I would support the idea of reclaiming the dignity, traditions, and history of our native people by honoring them with a U.S. holiday. For far too long, Native Americans have been depicted as primitive and warlike people of whom white settlers were justifiably afraid. I will never forget how, as a child, I was terrified of the sinister figure Injun Joe from Mark Twain’s novel Tom Sawyer. Movie westerns portrayed Indians as savage figures eager to scalp poor defenseless pioneers. In this way, white America was able to gloss over or justify the extermination and essentially, the internment, of Native American people on small tracts of land called reservations.

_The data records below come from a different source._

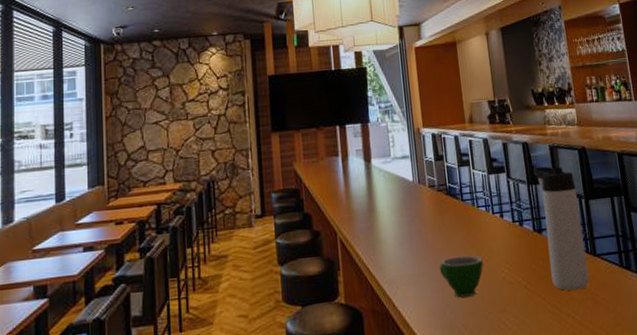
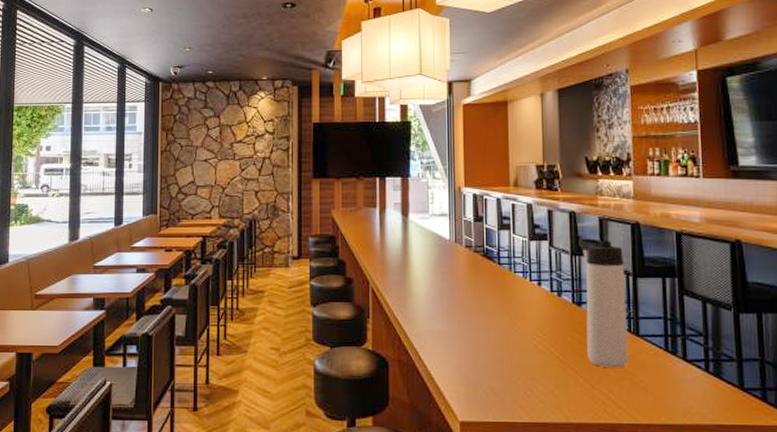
teacup: present [439,255,483,298] -> none [469,318,515,360]

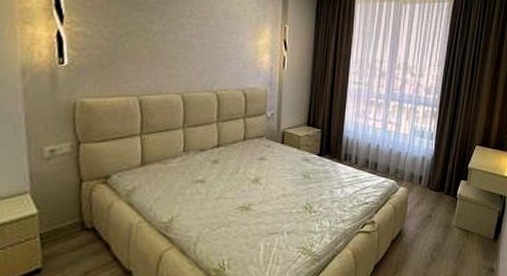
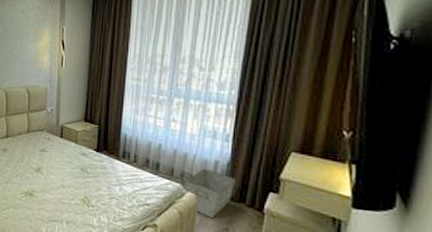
storage bin: none [399,165,438,207] -> present [185,169,237,218]

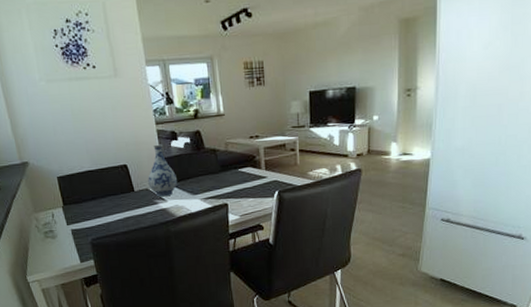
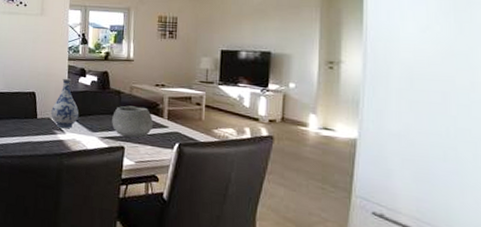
bowl: none [211,161,252,194] -> present [112,105,153,138]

More and more, American history teachers are bringing to light the larger story of American colonialism and westward expansion, a story that includes the unfortunate plight of the Native American. Understanding this history is an important step and should be acknowledged on this day set aside to honor a man whose actions towards the native people were often horrific and violent.

But we must go beyond a mere recognition of the atrocities of the past. Native Americans today suffer from high rates of poverty, alcoholism, and diabetes. Their right to operate casinos is a mixed blessing that brings with it certain unsavory elements. And the destruction of their tribal way of life has marginalized the customs and sacred traditions of disparate native peoples. Instead, Native Americans are lumped together in the public mind as the monolithic “other.”

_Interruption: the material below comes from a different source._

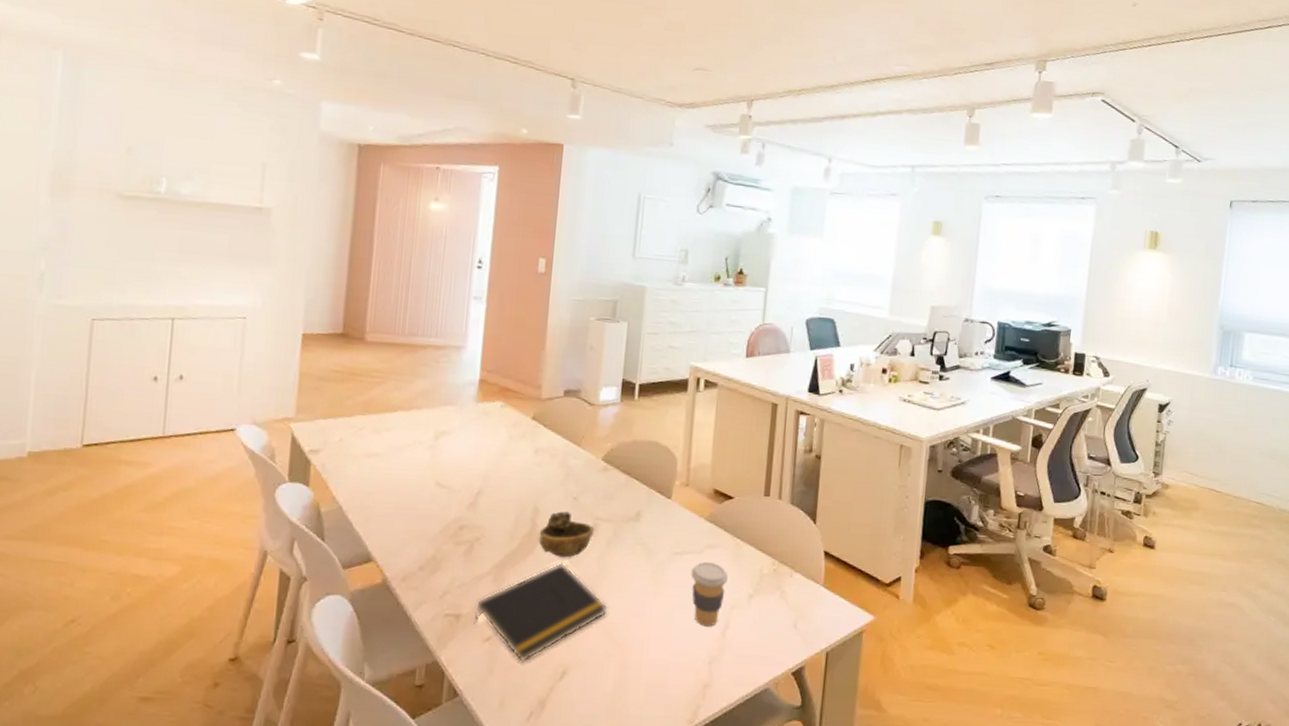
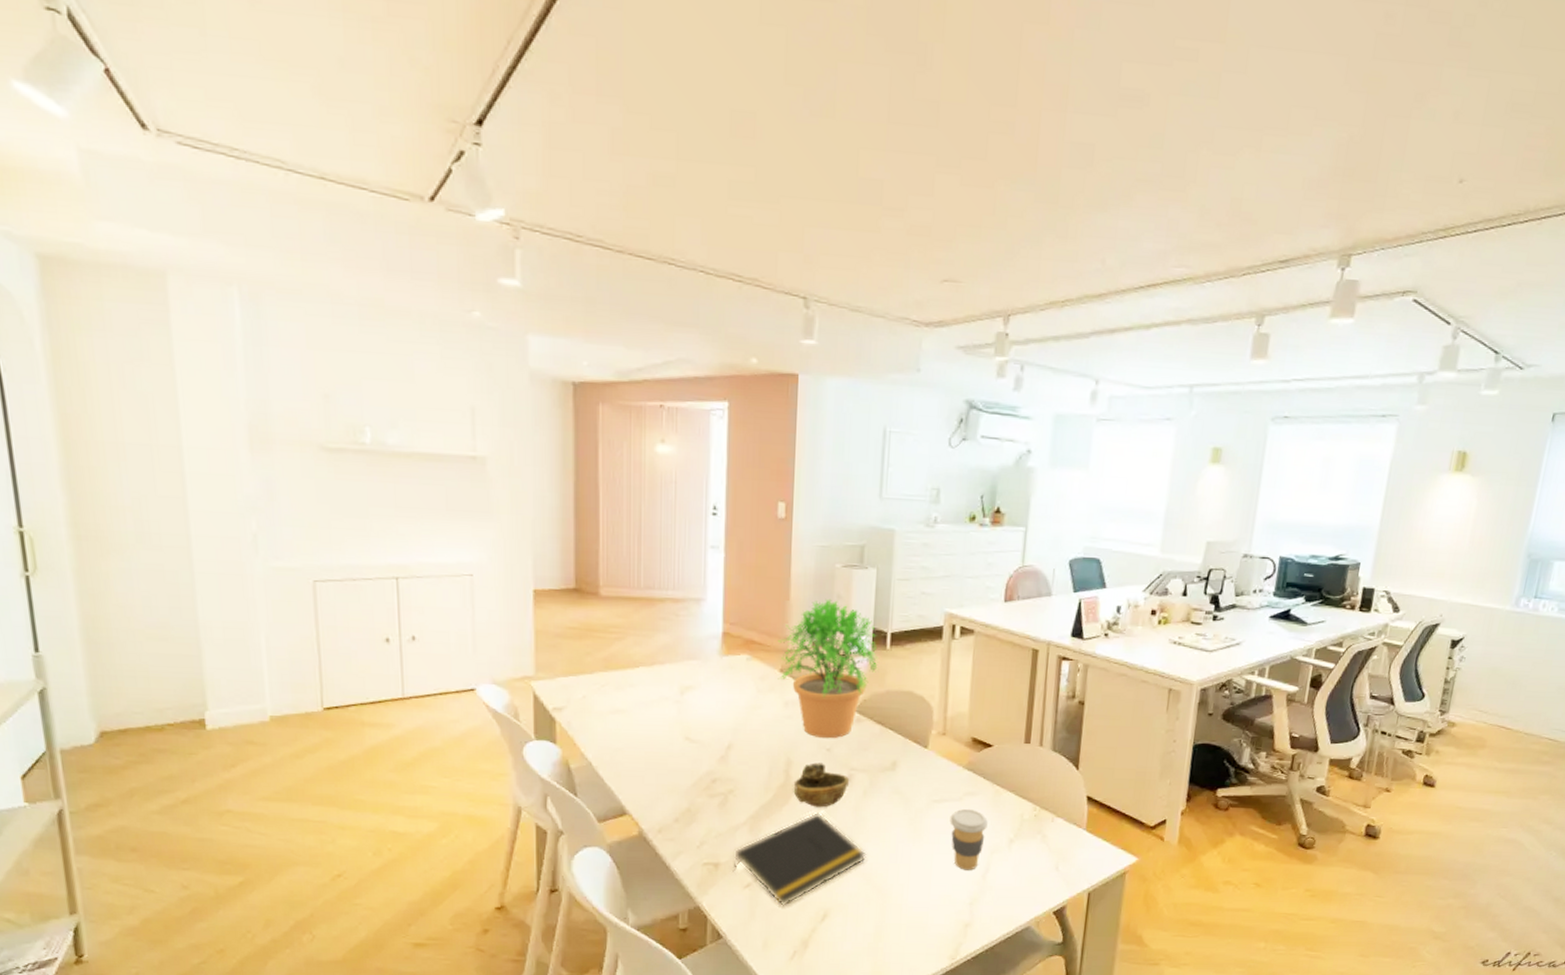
potted plant: none [529,350,627,487] -> present [778,598,879,739]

Our government needs to do more to address the endemic social and health problems of our Native American citizens. Modern Native Americans need to be recognized for their contributions in many areas of society. And Americans need to give up their beloved Indian mascots in order to erase generations of stereotyping of Indians.

So there is much to do in our society to further the cause of Native Americans in our country. And a national holiday in their honor is a great way to start.